# Records for the exercise:
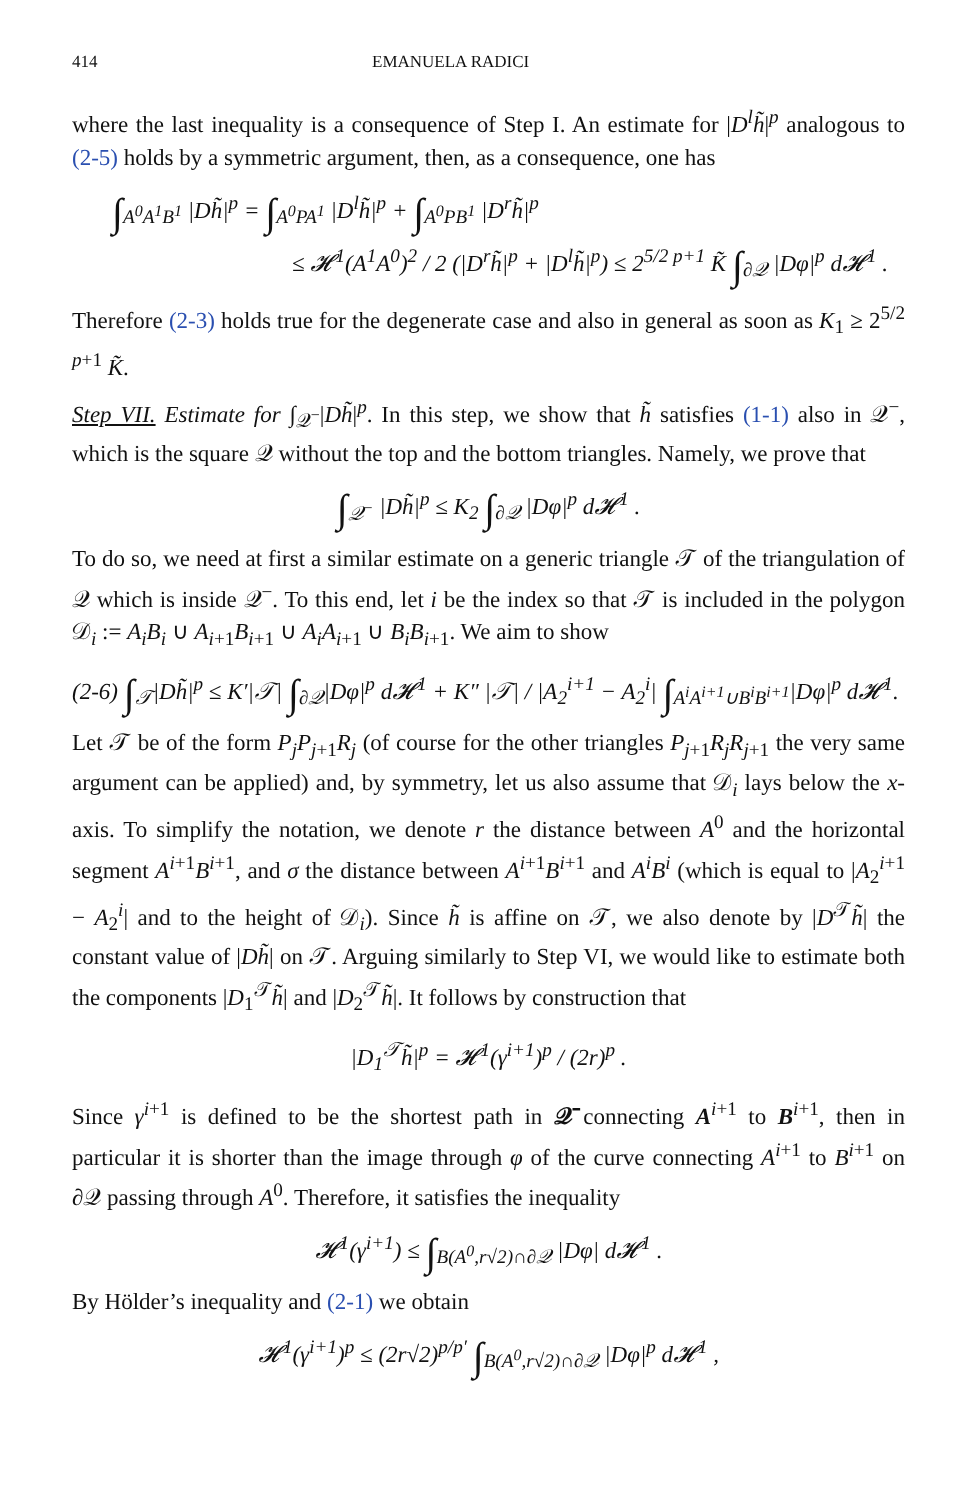414 EMANUELA RADICI
where the last inequality is a consequence of Step I. An estimate for |D<sup>l</sup>h̃|<sup>p</sup> analogous to (2-5) holds by a symmetric argument, then, as a consequence, one has
∫<sub>A<sup>0</sup>A<sup>1</sup>B<sup>1</sup></sub> |Dh̃|<sup>p</sup> = ∫<sub>A<sup>0</sup>PA<sup>1</sup></sub> |D<sup>l</sup>h̃|<sup>p</sup> + ∫<sub>A<sup>0</sup>PB<sup>1</sup></sub> |D<sup>r</sup>h̃|<sup>p</sup>
≤ 𝓗<sup>1</sup>(A<sup>1</sup>A<sup>0</sup>)<sup>2</sup> / 2 (|D<sup>r</sup>h̃|<sup>p</sup> + |D<sup>l</sup>h̃|<sup>p</sup>) ≤ 2<sup>5/2 p+1</sup> K̃ ∫<sub>∂𝒬</sub> |Dφ|<sup>p</sup> d𝓗<sup>1</sup> .
Therefore (2-3) holds true for the degenerate case and also in general as soon as K<sub>1</sub> ≥ 2<sup>5/2 p+1</sup> K̃.
Step VII. Estimate for ∫<sub>𝒬<sup>−</sup></sub>|Dh̃|<sup>p</sup>. In this step, we show that h̃ satisfies (1-1) also in 𝒬<sup>−</sup>, which is the square 𝒬 without the top and the bottom triangles. Namely, we prove that
∫<sub>𝒬<sup>−</sup></sub> |Dh̃|<sup>p</sup> ≤ K<sub>2</sub> ∫<sub>∂𝒬</sub> |Dφ|<sup>p</sup> d𝓗<sup>1</sup> .
To do so, we need at first a similar estimate on a generic triangle 𝒯 of the triangulation of 𝒬 which is inside 𝒬<sup>−</sup>. To this end, let i be the index so that 𝒯 is included in the polygon 𝒟<sub>i</sub> := A<sub>i</sub>B<sub>i</sub> ∪ A<sub>i+1</sub>B<sub>i+1</sub> ∪ A<sub>i</sub>A<sub>i+1</sub> ∪ B<sub>i</sub>B<sub>i+1</sub>. We aim to show
(2-6) ∫<sub>𝒯</sub>|Dh̃|<sup>p</sup> ≤ K′|𝒯| ∫<sub>∂𝒬</sub>|Dφ|<sup>p</sup> d𝓗<sup>1</sup> + K″ |𝒯| / |A<sub>2</sub><sup>i+1</sup> − A<sub>2</sub><sup>i</sup>| ∫<sub>A<sup>i</sup>A<sup>i+1</sup>∪B<sup>i</sup>B<sup>i+1</sup></sub>|Dφ|<sup>p</sup> d𝓗<sup>1</sup>.
Let 𝒯 be of the form P<sub>j</sub>P<sub>j+1</sub>R<sub>j</sub> (of course for the other triangles P<sub>j+1</sub>R<sub>j</sub>R<sub>j+1</sub> the very same argument can be applied) and, by symmetry, let us also assume that 𝒟<sub>i</sub> lays below the x-axis. To simplify the notation, we denote r the distance between A<sup>0</sup> and the horizontal segment A<sup>i+1</sup>B<sup>i+1</sup>, and σ the distance between A<sup>i+1</sup>B<sup>i+1</sup> and A<sup>i</sup>B<sup>i</sup> (which is equal to |A<sub>2</sub><sup>i+1</sup> − A<sub>2</sub><sup>i</sup>| and to the height of 𝒟<sub>i</sub>). Since h̃ is affine on 𝒯, we also denote by |D<sup>𝒯</sup>h̃| the constant value of |Dh̃| on 𝒯. Arguing similarly to Step VI, we would like to estimate both the components |D<sub>1</sub><sup>𝒯</sup>h̃| and |D<sub>2</sub><sup>𝒯</sup>h̃|. It follows by construction that
|D<sub>1</sub><sup>𝒯</sup>h̃|<sup>p</sup> = 𝓗<sup>1</sup>(γ<sup>i+1</sup>)<sup>p</sup> / (2r)<sup>p</sup> .
Since γ<sup>i+1</sup> is defined to be the shortest path in 𝒬̄ connecting A<sup>i+1</sup> to B<sup>i+1</sup>, then in particular it is shorter than the image through φ of the curve connecting A<sup>i+1</sup> to B<sup>i+1</sup> on ∂𝒬 passing through A<sup>0</sup>. Therefore, it satisfies the inequality
𝓗<sup>1</sup>(γ<sup>i+1</sup>) ≤ ∫<sub>B(A<sup>0</sup>,r√2)∩∂𝒬</sub> |Dφ| d𝓗<sup>1</sup> .
By Hölder’s inequality and (2-1) we obtain
𝓗<sup>1</sup>(γ<sup>i+1</sup>)<sup>p</sup> ≤ (2r√2)<sup>p/p′</sup> ∫<sub>B(A<sup>0</sup>,r√2)∩∂𝒬</sub> |Dφ|<sup>p</sup> d𝓗<sup>1</sup> ,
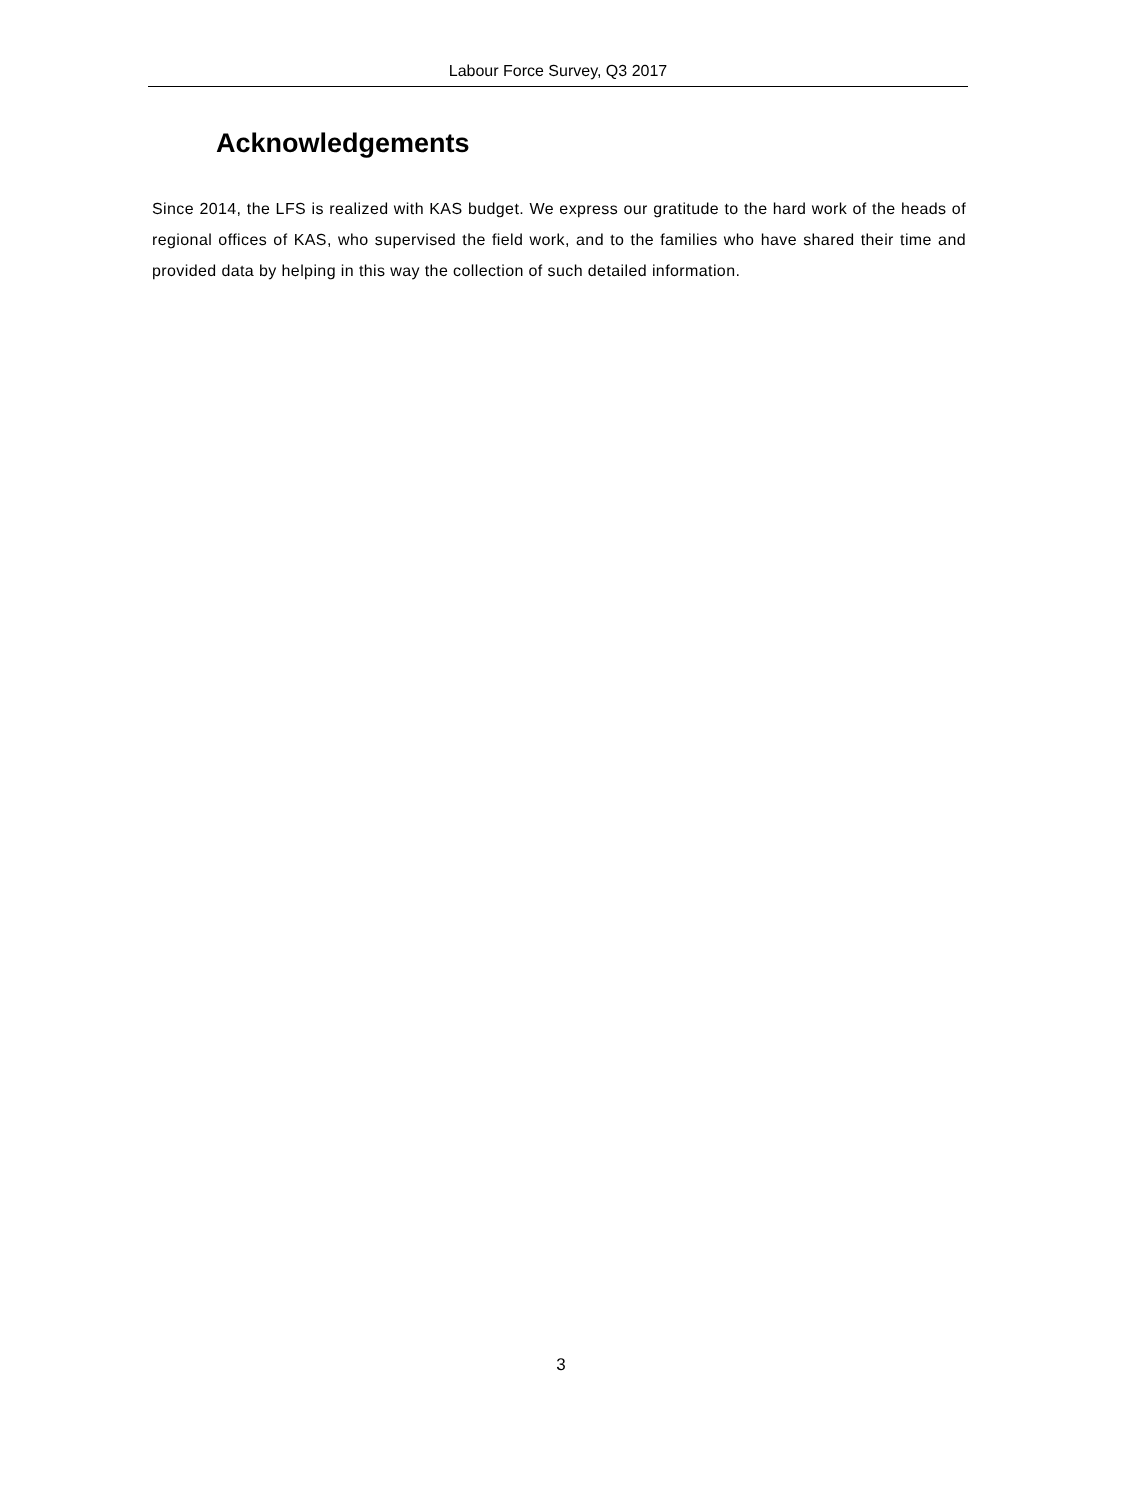Labour Force Survey, Q3 2017
Acknowledgements
Since 2014, the LFS is realized with KAS budget. We express our gratitude to the hard work of the heads of regional offices of KAS, who supervised the field work, and to the families who have shared their time and provided data by helping in this way the collection of such detailed information.
3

# What this task involves:
Retype all of the entries exactly as written, leaving out any images.

# Exercise solution:
414 EMANUELA RADICI
where the last inequality is a consequence of Step I. An estimate for |D<sup>l</sup>h̃|<sup>p</sup> analogous to (2-5) holds by a symmetric argument, then, as a consequence, one has
∫<sub>A<sup>0</sup>A<sup>1</sup>B<sup>1</sup></sub> |Dh̃|<sup>p</sup> = ∫<sub>A<sup>0</sup>PA<sup>1</sup></sub> |D<sup>l</sup>h̃|<sup>p</sup> + ∫<sub>A<sup>0</sup>PB<sup>1</sup></sub> |D<sup>r</sup>h̃|<sup>p</sup>
≤ 𝓗<sup>1</sup>(A<sup>1</sup>A<sup>0</sup>)<sup>2</sup> / 2 (|D<sup>r</sup>h̃|<sup>p</sup> + |D<sup>l</sup>h̃|<sup>p</sup>) ≤ 2<sup>5/2 p+1</sup> K̃ ∫<sub>∂𝒬</sub> |Dφ|<sup>p</sup> d𝓗<sup>1</sup> .
Therefore (2-3) holds true for the degenerate case and also in general as soon as K<sub>1</sub> ≥ 2<sup>5/2 p+1</sup> K̃.
Step VII. Estimate for ∫<sub>𝒬<sup>−</sup></sub>|Dh̃|<sup>p</sup>. In this step, we show that h̃ satisfies (1-1) also in 𝒬<sup>−</sup>, which is the square 𝒬 without the top and the bottom triangles. Namely, we prove that
∫<sub>𝒬<sup>−</sup></sub> |Dh̃|<sup>p</sup> ≤ K<sub>2</sub> ∫<sub>∂𝒬</sub> |Dφ|<sup>p</sup> d𝓗<sup>1</sup> .
To do so, we need at first a similar estimate on a generic triangle 𝒯 of the triangulation of 𝒬 which is inside 𝒬<sup>−</sup>. To this end, let i be the index so that 𝒯 is included in the polygon 𝒟<sub>i</sub> := A<sub>i</sub>B<sub>i</sub> ∪ A<sub>i+1</sub>B<sub>i+1</sub> ∪ A<sub>i</sub>A<sub>i+1</sub> ∪ B<sub>i</sub>B<sub>i+1</sub>. We aim to show
(2-6) ∫<sub>𝒯</sub>|Dh̃|<sup>p</sup> ≤ K′|𝒯| ∫<sub>∂𝒬</sub>|Dφ|<sup>p</sup> d𝓗<sup>1</sup> + K″ |𝒯| / |A<sub>2</sub><sup>i+1</sup> − A<sub>2</sub><sup>i</sup>| ∫<sub>A<sup>i</sup>A<sup>i+1</sup>∪B<sup>i</sup>B<sup>i+1</sup></sub>|Dφ|<sup>p</sup> d𝓗<sup>1</sup>.
Let 𝒯 be of the form P<sub>j</sub>P<sub>j+1</sub>R<sub>j</sub> (of course for the other triangles P<sub>j+1</sub>R<sub>j</sub>R<sub>j+1</sub> the very same argument can be applied) and, by symmetry, let us also assume that 𝒟<sub>i</sub> lays below the x-axis. To simplify the notation, we denote r the distance between A<sup>0</sup> and the horizontal segment A<sup>i+1</sup>B<sup>i+1</sup>, and σ the distance between A<sup>i+1</sup>B<sup>i+1</sup> and A<sup>i</sup>B<sup>i</sup> (which is equal to |A<sub>2</sub><sup>i+1</sup> − A<sub>2</sub><sup>i</sup>| and to the height of 𝒟<sub>i</sub>). Since h̃ is affine on 𝒯, we also denote by |D<sup>𝒯</sup>h̃| the constant value of |Dh̃| on 𝒯. Arguing similarly to Step VI, we would like to estimate both the components |D<sub>1</sub><sup>𝒯</sup>h̃| and |D<sub>2</sub><sup>𝒯</sup>h̃|. It follows by construction that
|D<sub>1</sub><sup>𝒯</sup>h̃|<sup>p</sup> = 𝓗<sup>1</sup>(γ<sup>i+1</sup>)<sup>p</sup> / (2r)<sup>p</sup> .
Since γ<sup>i+1</sup> is defined to be the shortest path in 𝒬̄ connecting A<sup>i+1</sup> to B<sup>i+1</sup>, then in particular it is shorter than the image through φ of the curve connecting A<sup>i+1</sup> to B<sup>i+1</sup> on ∂𝒬 passing through A<sup>0</sup>. Therefore, it satisfies the inequality
𝓗<sup>1</sup>(γ<sup>i+1</sup>) ≤ ∫<sub>B(A<sup>0</sup>,r√2)∩∂𝒬</sub> |Dφ| d𝓗<sup>1</sup> .
By Hölder’s inequality and (2-1) we obtain
𝓗<sup>1</sup>(γ<sup>i+1</sup>)<sup>p</sup> ≤ (2r√2)<sup>p/p′</sup> ∫<sub>B(A<sup>0</sup>,r√2)∩∂𝒬</sub> |Dφ|<sup>p</sup> d𝓗<sup>1</sup> ,
Labour Force Survey, Q3 2017
Acknowledgements
Since 2014, the LFS is realized with KAS budget. We express our gratitude to the hard work of the heads of regional offices of KAS, who supervised the field work, and to the families who have shared their time and provided data by helping in this way the collection of such detailed information.
3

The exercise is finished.